Rohit Sharma Flexible About Batting Position In The Upcoming Test Series Against Australia

Rohit Sharma Flexible About Batting Position In The Upcoming Test Series Against Australia

Virat Kohli's Childhood Coach Believes Rohit Sharma Can Counter Attack Australia With The New Ball
Rohit Sharma. Image Credit: Getty Imaes.

Rohit Sharma has enjoyed and reveled in his new role as a Test opener but he is flexible about his batting position in the eagerly-anticipated 4 match test series against hosts Australia and leaves the decision to the team management.

The senior batsman is expected to play a big role alongside Test vice-captain Ajinkya Rahane and mainstay Cheteshwar Pujara when skipper Virat Kohli returns to India after the opening Test for the birth of his first child.

Virat Kohli
Virat Kohli. Credit: Getty Images

Rohit Sharma Happy To Bat Wherever Team Wants

The 33 year old is often regarded as ODI specialist as he has 29 centuries including 3 double tons which is the most in world in ODIs, but he also averages 46.54 in 32 tests with 6 tons.

“I will tell you the same thing that I have told everyone all this while. I will be happy to bat wherever the team wants me to but I don’t know if they would change my role as an opener,” Rohit told PTI in an exclusive interview.

He believes that the team management will have figured out his role and position in the batting order by the time he reaches Australia after working on his strength and conditioning fitness at the National Cricket Academy in Bengaluru. He had picked up a minor hamstring injury during the IPL 2020 and will skip 3 ODIs and 3 T20Is.

“I am sure the guys already in Australia must have figured out what are options when Virat leaves and who are the guys who will open the innings,” Rohit said.

Rohit Sharma

“Once I reach there, I will probably have a clearer idea of what”s going to happen. I will be okay to bat wherever they want,” added the dashing batsman.

One of the finest players who can play the hook and pull shots to perfection, the Mumbai batsman believes that the bounce on Australian tracks is sometimes, not as big a factor as it is often considered.

“We talk about bounce but except for Perth, over the past few years, the other grounds (Adelaide, MCG, SCG), I don’t think have that much bounce. Nowadays, especially while opening the batting, I will have to think about not playing the cut or pull shots and focus on playing in the ”V” and as straight as possible,” he said.

He debuted in tests in 2013 and played his last test in 2019 against Bangladesh.
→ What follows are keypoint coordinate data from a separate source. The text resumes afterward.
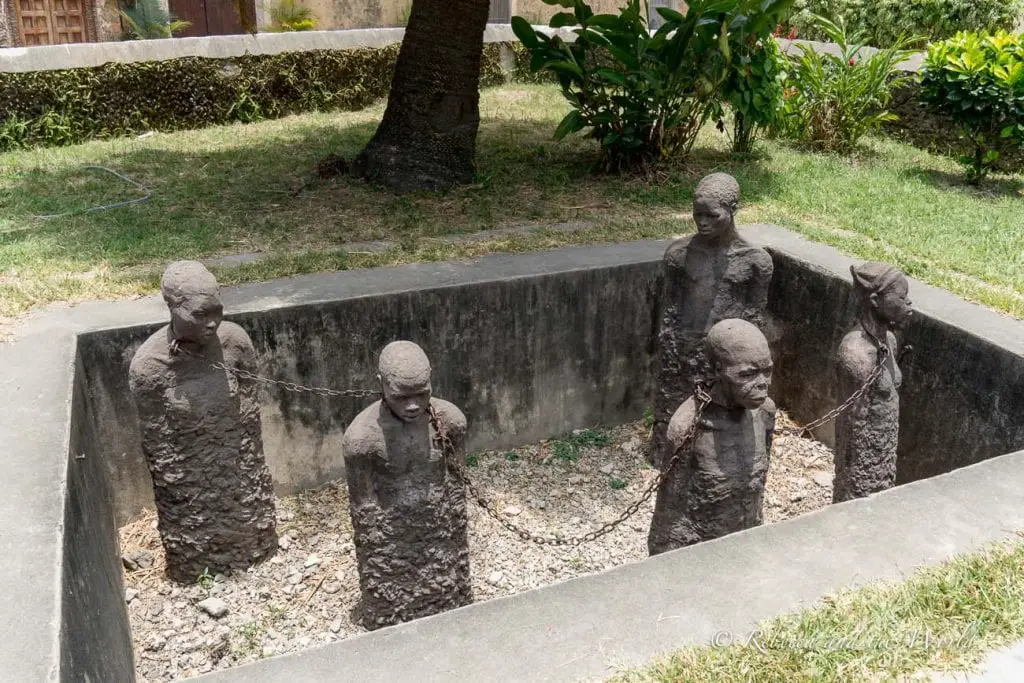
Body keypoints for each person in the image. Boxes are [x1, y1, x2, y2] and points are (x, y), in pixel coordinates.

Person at [128, 261, 277, 583]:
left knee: (250, 525)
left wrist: (244, 472)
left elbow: (250, 411)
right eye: (199, 314)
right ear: (172, 307)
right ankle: (199, 569)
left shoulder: (234, 342)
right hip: (190, 486)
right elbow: (159, 450)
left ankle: (254, 547)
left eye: (217, 312)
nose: (212, 324)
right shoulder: (150, 367)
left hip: (238, 472)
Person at [343, 341, 472, 629]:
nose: (413, 406)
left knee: (449, 592)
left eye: (421, 395)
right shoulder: (362, 439)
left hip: (439, 537)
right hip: (393, 546)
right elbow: (364, 508)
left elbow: (457, 486)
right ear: (382, 385)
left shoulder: (450, 422)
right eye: (402, 397)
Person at [651, 173, 773, 468]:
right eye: (697, 215)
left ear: (733, 210)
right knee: (675, 417)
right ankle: (667, 459)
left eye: (712, 215)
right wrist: (671, 353)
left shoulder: (755, 261)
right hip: (684, 349)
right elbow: (670, 311)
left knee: (728, 419)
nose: (702, 222)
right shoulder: (679, 255)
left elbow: (755, 318)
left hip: (730, 358)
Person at [648, 319, 775, 555]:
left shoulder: (765, 412)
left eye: (767, 372)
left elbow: (757, 491)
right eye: (747, 375)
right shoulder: (687, 426)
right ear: (718, 370)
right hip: (700, 550)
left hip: (746, 542)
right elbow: (668, 514)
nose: (762, 385)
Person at [833, 262, 913, 503]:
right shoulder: (855, 354)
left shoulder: (889, 340)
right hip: (862, 460)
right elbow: (852, 427)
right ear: (876, 301)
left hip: (886, 451)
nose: (908, 304)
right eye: (901, 297)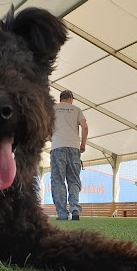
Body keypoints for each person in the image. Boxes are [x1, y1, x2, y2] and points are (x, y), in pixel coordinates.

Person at [50, 89, 88, 220]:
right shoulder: (76, 110)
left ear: (60, 99)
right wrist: (82, 145)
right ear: (71, 98)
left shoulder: (53, 109)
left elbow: (46, 127)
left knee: (58, 181)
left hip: (57, 147)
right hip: (73, 148)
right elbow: (85, 127)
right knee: (73, 180)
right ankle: (75, 209)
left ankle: (62, 214)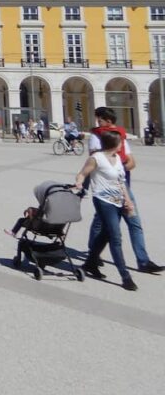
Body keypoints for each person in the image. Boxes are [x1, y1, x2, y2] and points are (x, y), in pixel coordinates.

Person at [85, 107, 163, 275]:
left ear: (108, 120)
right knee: (101, 224)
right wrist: (116, 165)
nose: (98, 122)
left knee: (134, 224)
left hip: (124, 187)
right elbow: (95, 162)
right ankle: (93, 255)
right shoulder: (95, 137)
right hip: (105, 190)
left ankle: (143, 261)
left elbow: (132, 163)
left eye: (100, 119)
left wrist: (116, 165)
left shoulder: (121, 135)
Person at [75, 130, 138, 290]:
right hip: (103, 201)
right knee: (115, 238)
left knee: (105, 235)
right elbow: (82, 173)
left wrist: (128, 201)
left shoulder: (117, 159)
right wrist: (79, 183)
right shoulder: (96, 158)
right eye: (121, 143)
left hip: (118, 201)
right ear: (114, 144)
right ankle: (125, 277)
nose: (122, 145)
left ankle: (89, 264)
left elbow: (121, 182)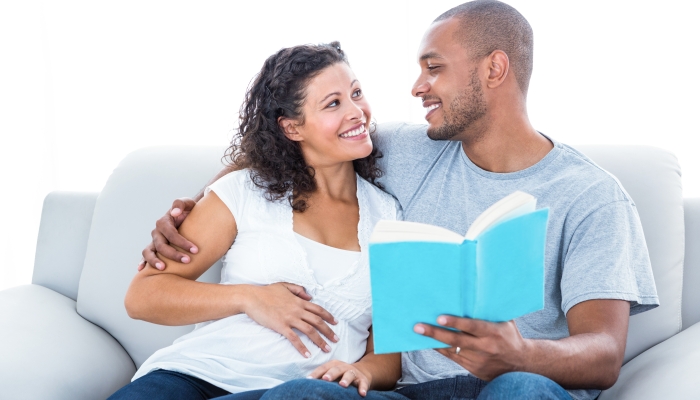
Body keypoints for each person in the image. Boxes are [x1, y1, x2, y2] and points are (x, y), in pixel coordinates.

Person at [142, 1, 659, 399]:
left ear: (494, 69)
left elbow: (604, 354)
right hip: (405, 389)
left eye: (433, 68)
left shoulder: (592, 195)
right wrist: (198, 202)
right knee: (305, 394)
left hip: (513, 386)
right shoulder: (411, 149)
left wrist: (519, 354)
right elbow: (294, 145)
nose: (417, 86)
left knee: (520, 390)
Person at [109, 41, 404, 400]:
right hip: (196, 376)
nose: (357, 110)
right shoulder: (245, 191)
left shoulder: (387, 216)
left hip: (299, 392)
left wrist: (361, 370)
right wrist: (251, 298)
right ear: (292, 128)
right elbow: (143, 296)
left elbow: (389, 353)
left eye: (356, 93)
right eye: (334, 103)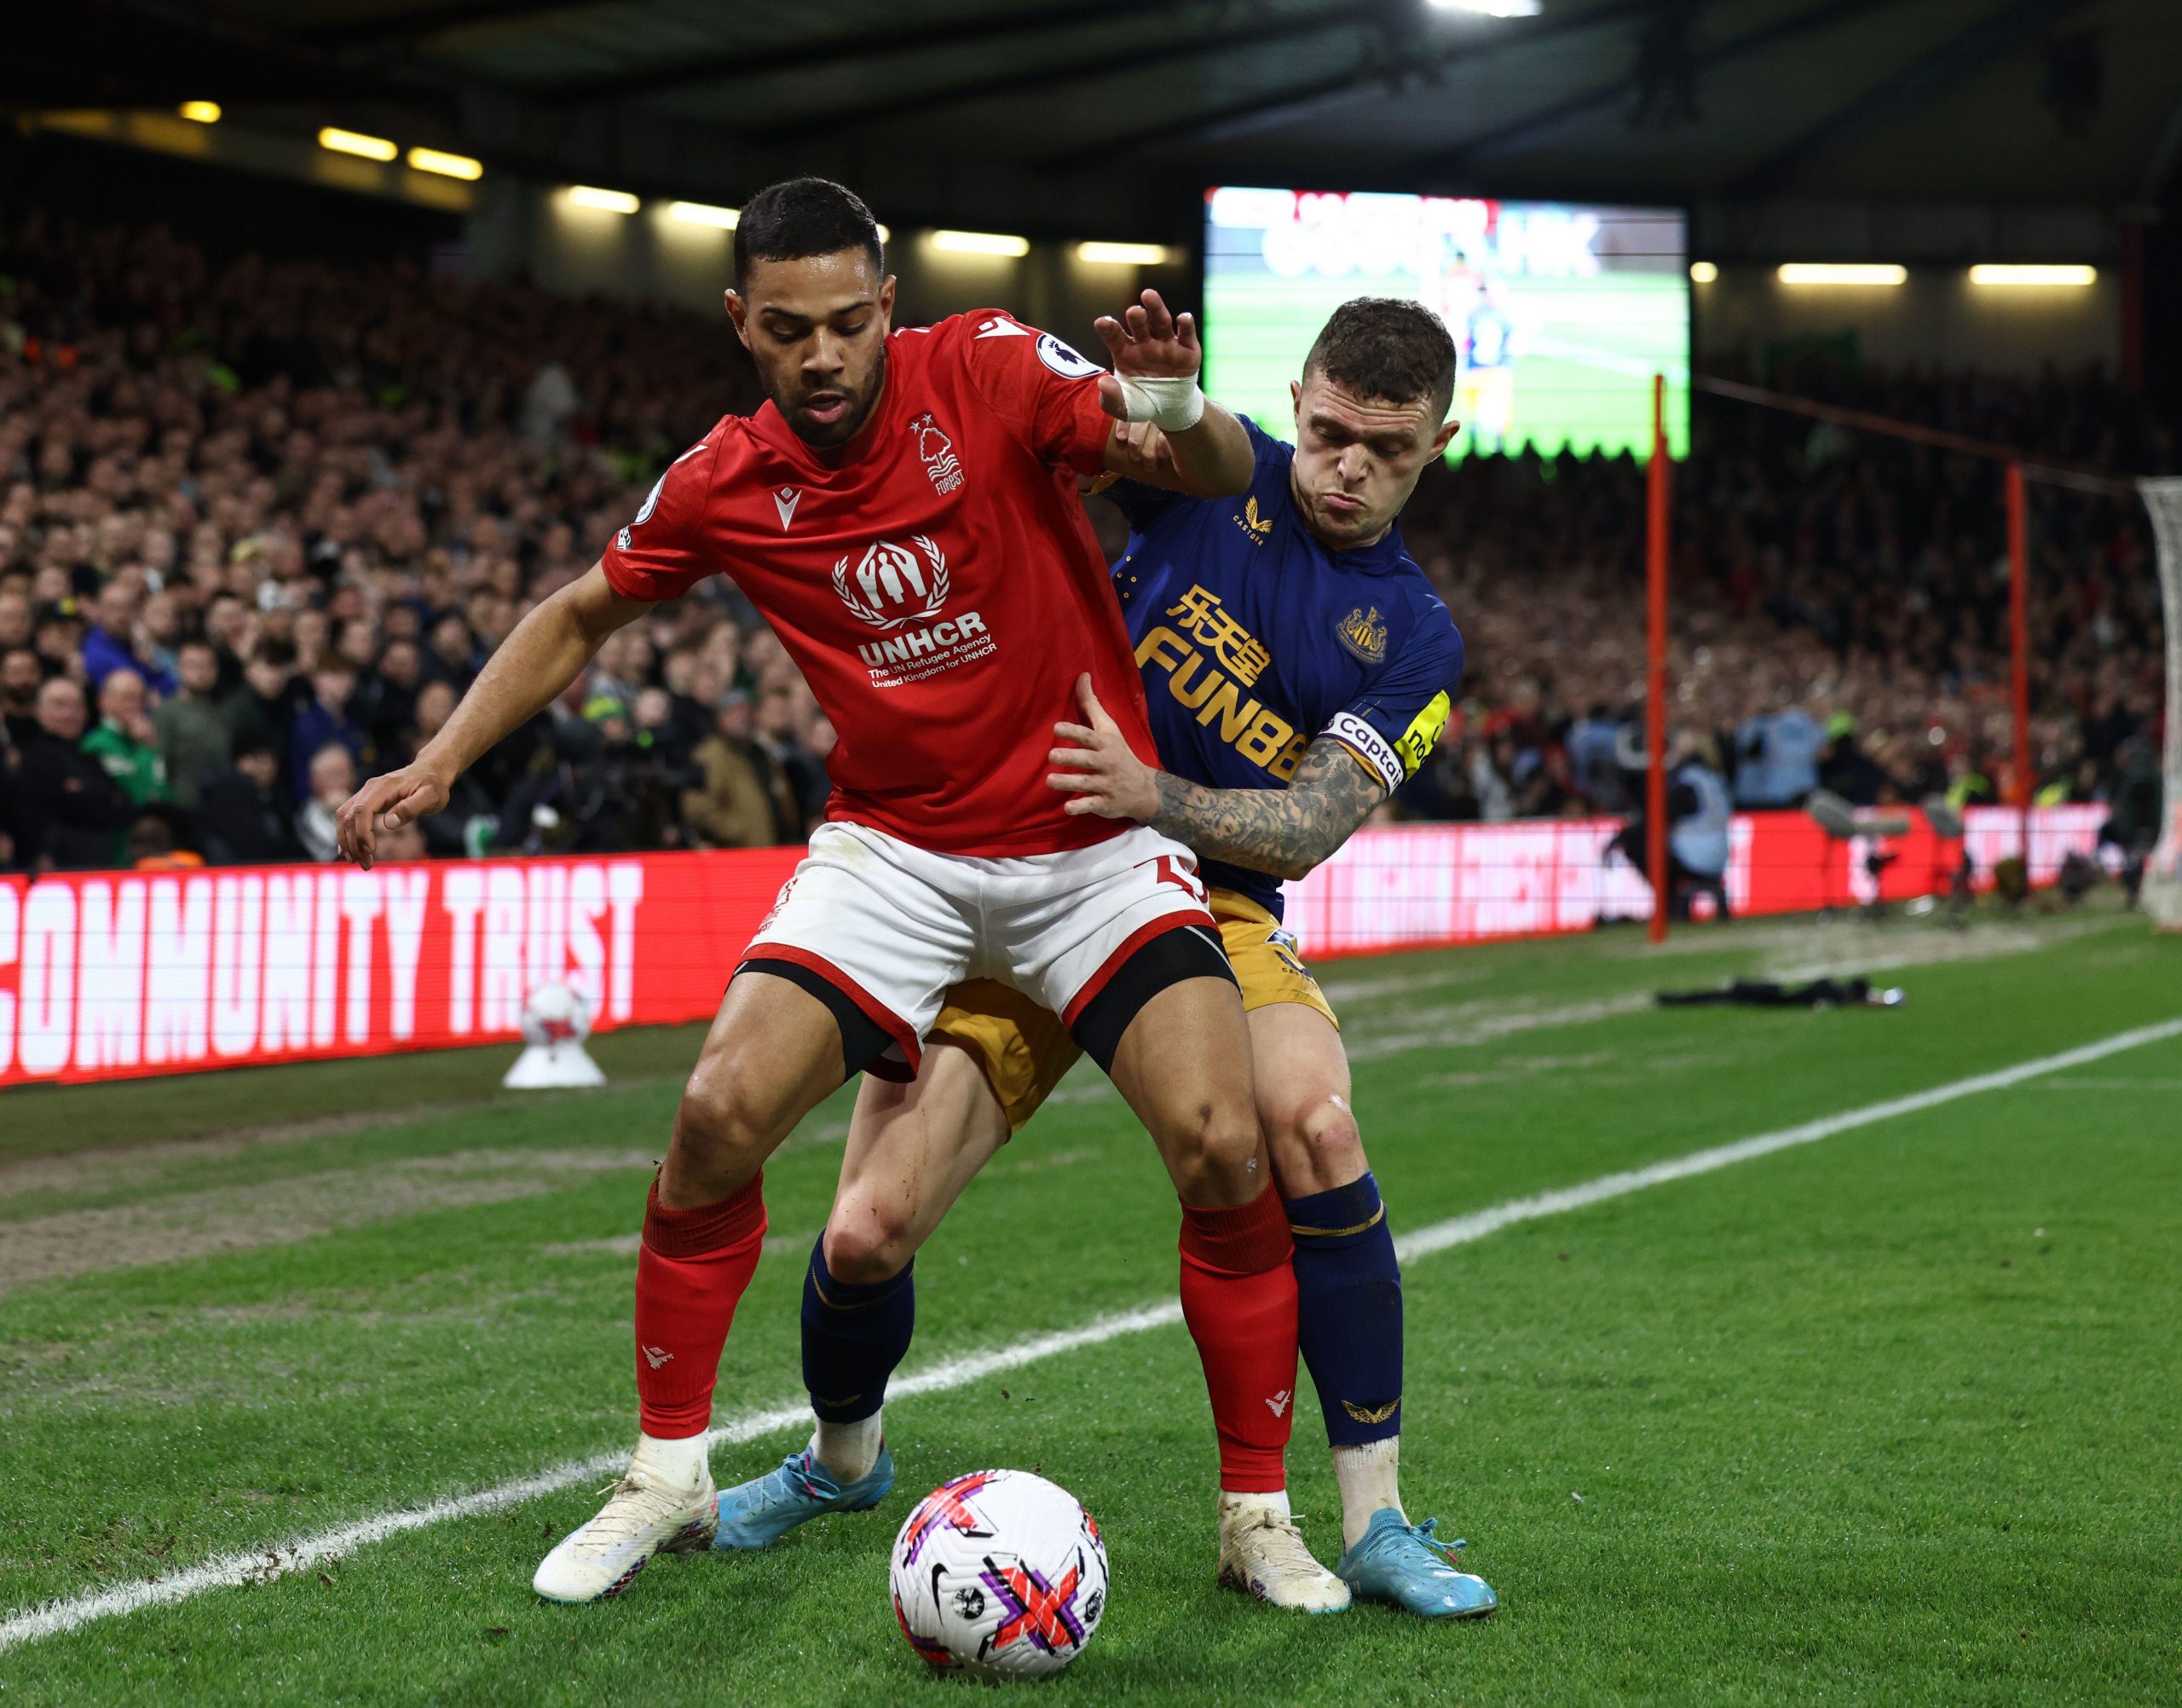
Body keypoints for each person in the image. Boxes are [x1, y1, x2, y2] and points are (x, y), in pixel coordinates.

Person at [335, 176, 1284, 1608]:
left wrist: (1183, 403)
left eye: (849, 322)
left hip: (1090, 835)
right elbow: (581, 608)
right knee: (716, 1112)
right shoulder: (724, 476)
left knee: (1224, 1140)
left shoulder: (991, 367)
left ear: (888, 305)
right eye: (790, 331)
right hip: (895, 847)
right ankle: (664, 1471)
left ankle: (1257, 1514)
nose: (825, 354)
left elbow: (1208, 466)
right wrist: (442, 756)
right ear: (742, 324)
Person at [710, 298, 1495, 1619]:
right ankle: (843, 1462)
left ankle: (1372, 1523)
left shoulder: (1414, 636)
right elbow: (1023, 449)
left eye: (1388, 449)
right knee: (865, 1229)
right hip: (1027, 872)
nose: (1348, 467)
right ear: (1292, 401)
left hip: (1212, 905)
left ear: (1438, 446)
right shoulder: (1211, 472)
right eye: (1328, 432)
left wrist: (1154, 796)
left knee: (1312, 1121)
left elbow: (1304, 831)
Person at [15, 676, 134, 869]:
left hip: (98, 867)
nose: (70, 714)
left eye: (77, 706)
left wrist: (84, 797)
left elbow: (122, 808)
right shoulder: (32, 758)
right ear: (39, 711)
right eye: (59, 705)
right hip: (55, 872)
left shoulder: (89, 757)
He averages 31 against Australia and has 2141 runs in Test matches.

Rohit Sharma : Pacers Will Pitch It Up And Bouncer Would Be Used Sparingly

He spoke about Australian pacers Josh Hazlewood, Pat Cummins or Mitchell Starc pitching the ball up besides swinging it both ways and sparingly using bouncers with the new kookaburra.

“With new ball, whoever bowls, they will obviously pitch it up, swing the ball and the bouncer would be used sparingly. They would try to ensure with the new ball that they would get some movement off the air or off the pitch. So majority of the deliveries will be up and towards the bat and not short,” he explained.

Nathan Lyon
Nathan Lyon. Image Credit: Getty Images.

Rohit Sharma then cited the example of how spinner Nathan Lyon was effective as Australia’s best bowler (8 wickets) in the Perth Test that the home team won in the 2018-19 series.

“We talk about bounce on Australian tracks. But tell me how many people got out on bouncers during the last series? When we played in Perth in 2018-19, it was Nathan Lyon, who got eight wickets including a five-for. In Australia, half the job is done if you can start well upfront,” said he.

Rohit Sharma started on a brilliant note with twin hundreds as an opener, followed by a double hundred in a three-Test series against South Africa. For him, the traditional format comes with its own set of challenges.

“It’s going to be challenging. In general, international cricket is never easy, whichever format it is. When you had such a long lay off (from international cricket), it becomes all the more difficult. So, I would be focusing on basics of red ball cricket and then you can top up with other things. That’s how I would like to take it forward,” Rohit said.

Rohit Sharma said strong basics is the key to success in Test cricket.

“Once you have your basics strong, you can work around that and build your own technique. Mentally, that’s how you prepare,” he said.

In his 13 years in international cricket, Rohit Sharma has dealt with ups and downs and believes in trusting the process and is mentally prepared after a long lay-off.

“Mentally, I am prepared and I have had enough setbacks in my career where I have had long lay-offs due to injury and due to form. I know how to come back and bounce back from that. For me, being out for three, six or one month, really doesn’t matter. What matters to me is the process,” he signed off. 

Rohit Sharma averages 92.67 as test opener where he scored 556 runs with his career best score of 212 coming while he was opening the innings. At No. 6 position, he has 1037 runs averaging 54.58.